Several hours after Norwich lost to Bishop Ludden, a post-game comment from NHS head coach Tom Collier struck a chord. “Bishop Ludden was the better team, and the better team won,” he said. “It’s hard for us to accept that, but that is what sports is all about.”
When you’re playing for a championship, only one team hoists the trophy, and its players are the last ones smiling. Too often you hear parents, fans, and often players and coaches making excuses for losing. Many coaches, gracious in defeat, will follow the comments post haste with the obligatory “would’ve, could’ve” rationales. I have no doubt, behind closed doors, Norwich’s players and coaches wished they had shot the ball better over the first three quarters. By our count, shooting 10-for-39 (25.6 percent) will not win too many titles at this level of basketball.
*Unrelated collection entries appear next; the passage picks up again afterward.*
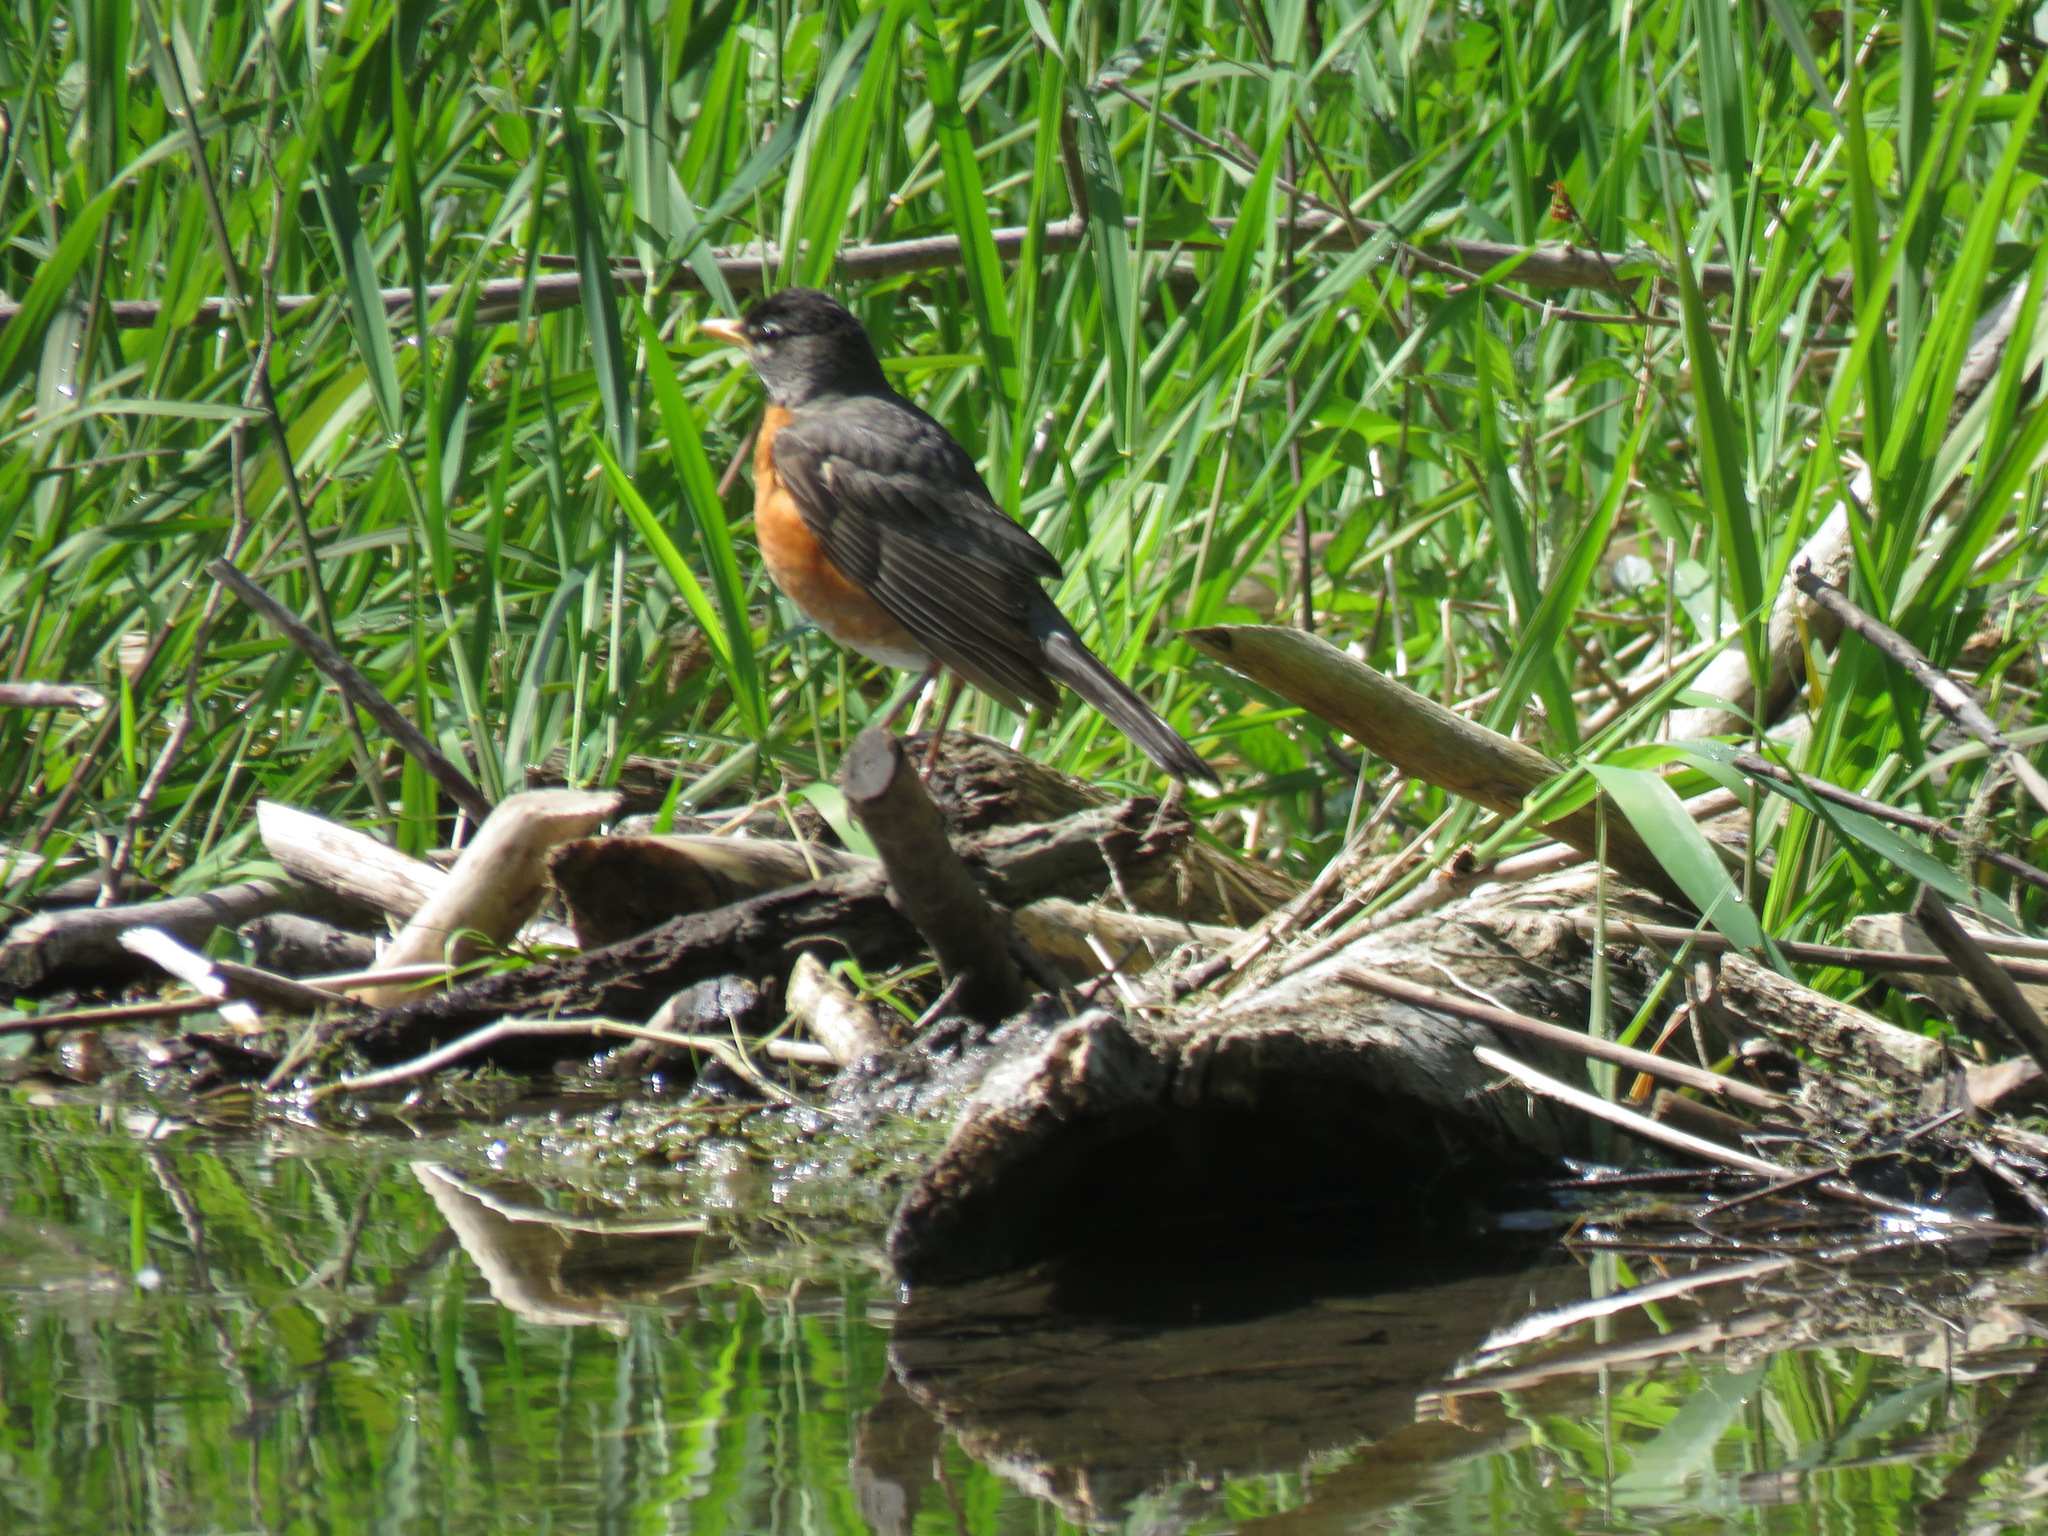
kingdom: Animalia
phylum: Chordata
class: Aves
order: Passeriformes
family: Turdidae
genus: Turdus
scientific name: Turdus migratorius
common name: American robin
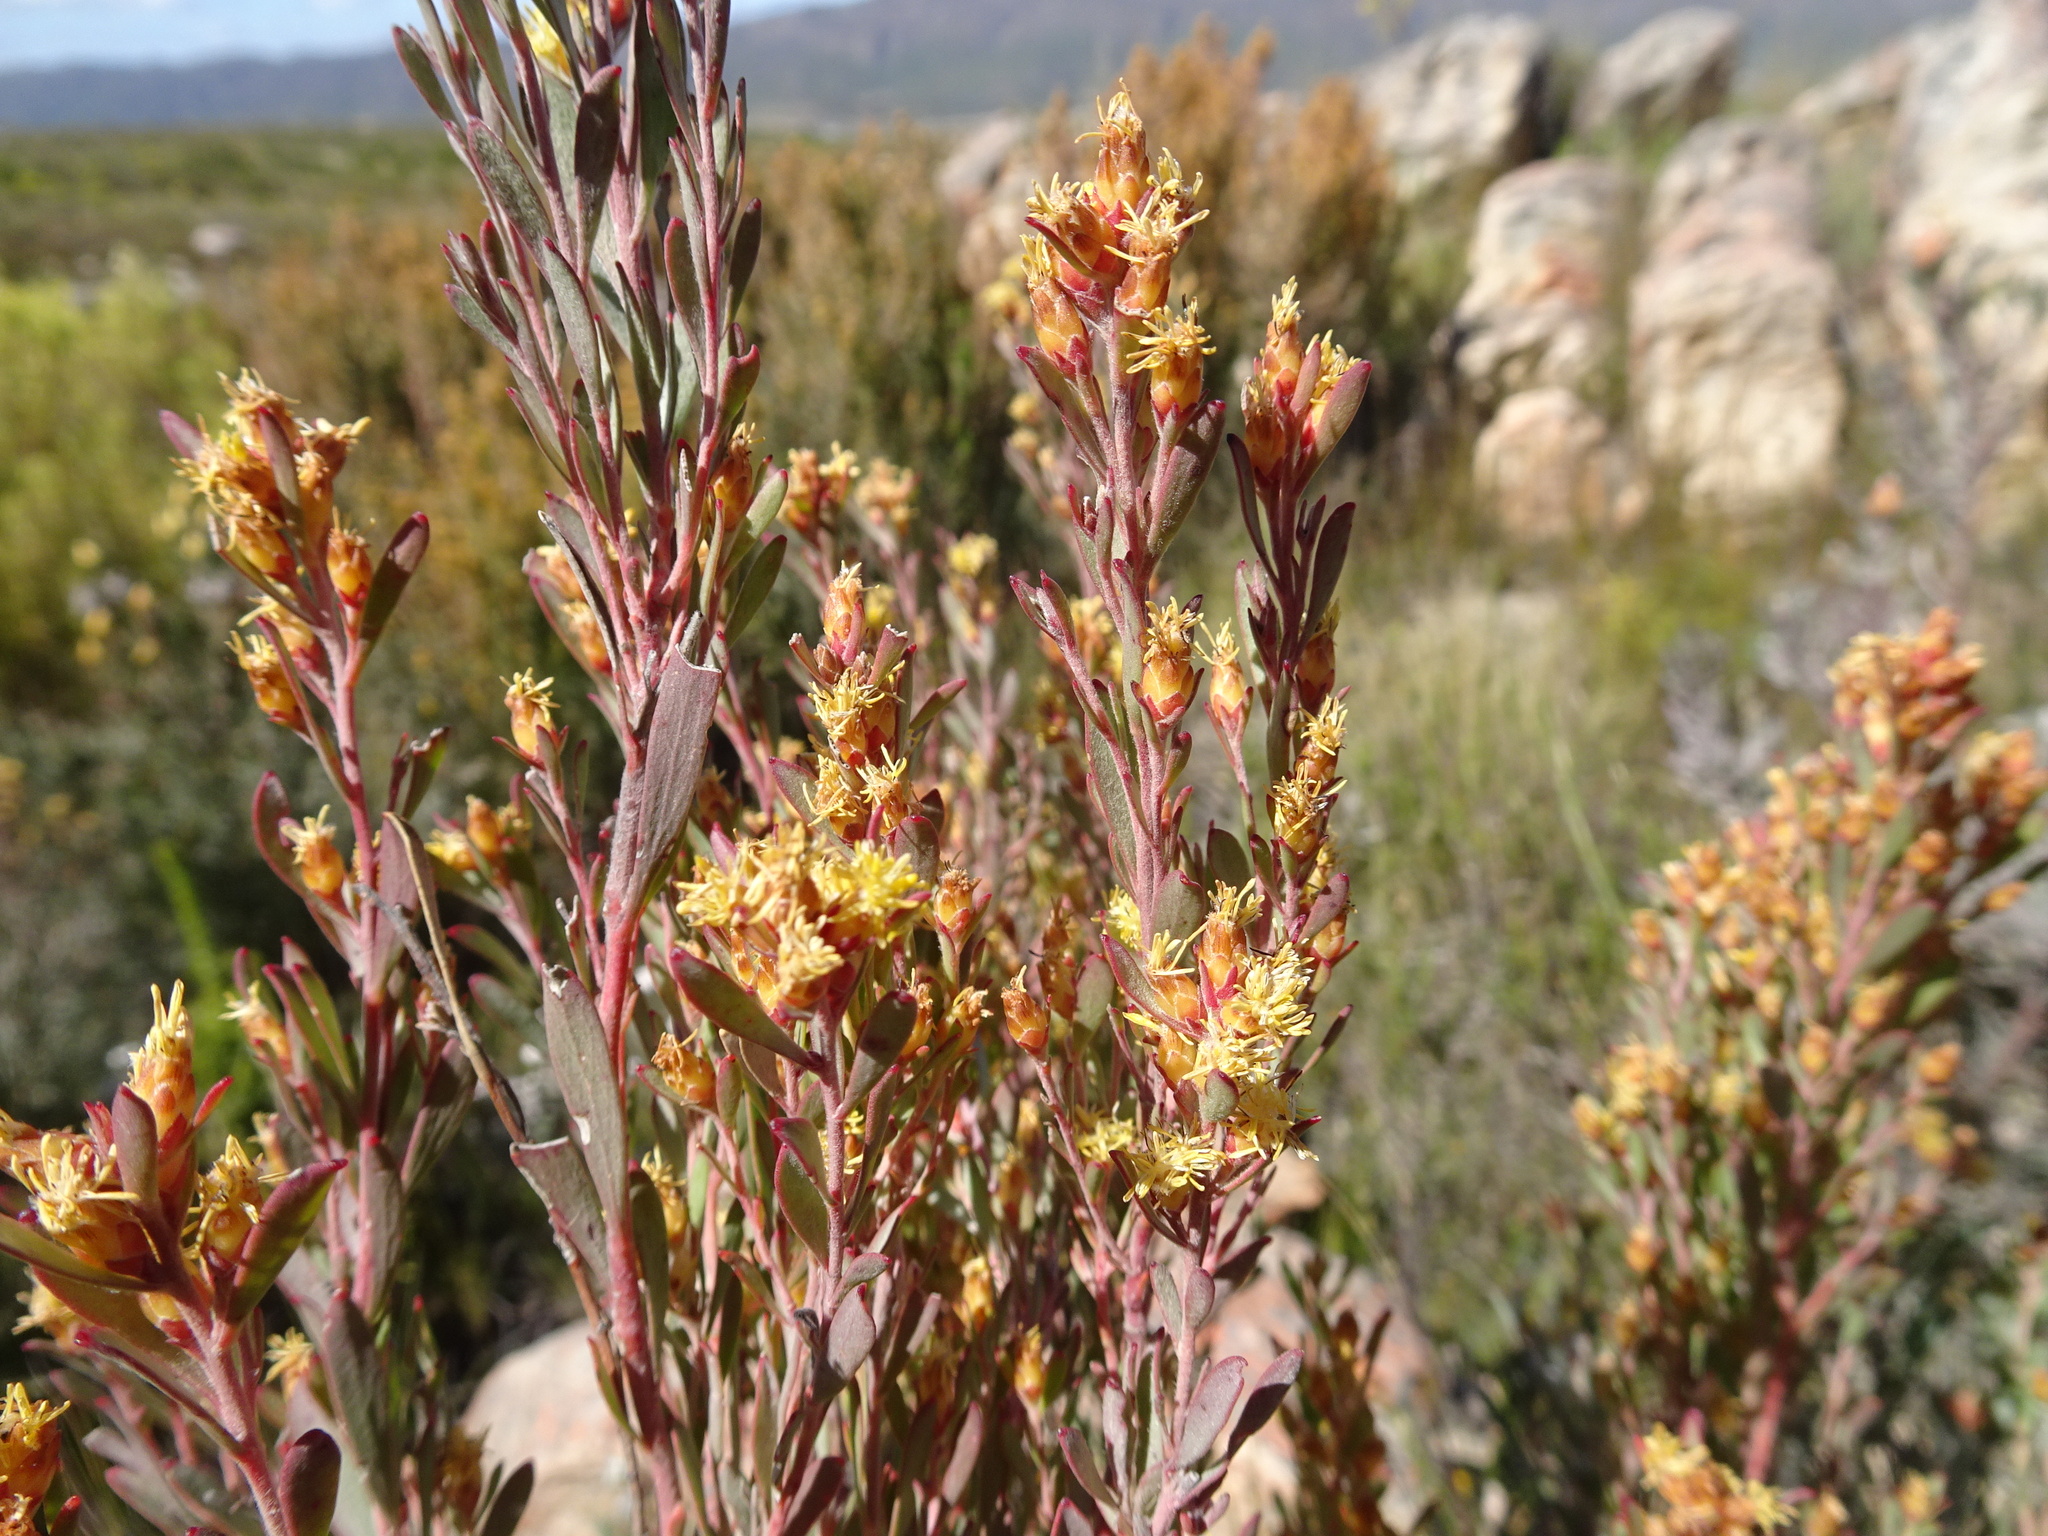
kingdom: Plantae
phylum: Tracheophyta
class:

Matching up the advantages and disadvantages, Norwich was the better established perimeter shooting team. The Gaelic Knights were more of an up-tempo team that created easy buckets off of its defense or in defense-to-offense transition. Only one starter, Cameron Littlejohn, averaged at least one three-pointer per game, and Ludden made just one three-pointer in its 12-point win over the Tornado.
Norwich, meanwhile, made 115 three-pointers this season. It wasn’t Norwich’s team record for threes by a long shot, but the three ball keyed a 20-point comeback victory for the Class B title. The three-pointer was certainly a big part of the Norwich offense all season, and Kyle Edwards, Dennis Oralls, and Eric Walling proved themselves adept from long range. Norwich had plenty of good looks from 20 feet last Saturday, some of the same shots that went in one week earlier against CV. Overall, the Tornado made less than 20 percent of its three-point attempts, a statistic again summed up perfectly by Collier: “Sometimes the shots just don’t fall.”
That’s just basketball.
Are you a student of bracketology? This week we’re running the brackets for the men’s basketball March Madness Contest. As was the case last year, the first four games are a virtual gimme if you wait for the results before submitting your entry. Let me remind you: Those first four games (Tuesday and Wednesday) may be “gimmes,” but they are not “freebies.” If you leave that section of the bracket empty, I will gleefully mark them wrong with my red marker. (Or black, depending on which sharpie still has ink left.) I believe I am still scarred from my college freshman year when my English teacher had more words written in red than the entirety of my essays. Monday’s entry was on page 10, and if you’ll notice, we’re handing out $75 to this year’s winner. If you play your cards right, we may even snap a photo of the grand champion. The deadline to hand-deliver entries is this Thursday at 12 p.m. Mailed entries should by postmarked by Wednesday, March 14.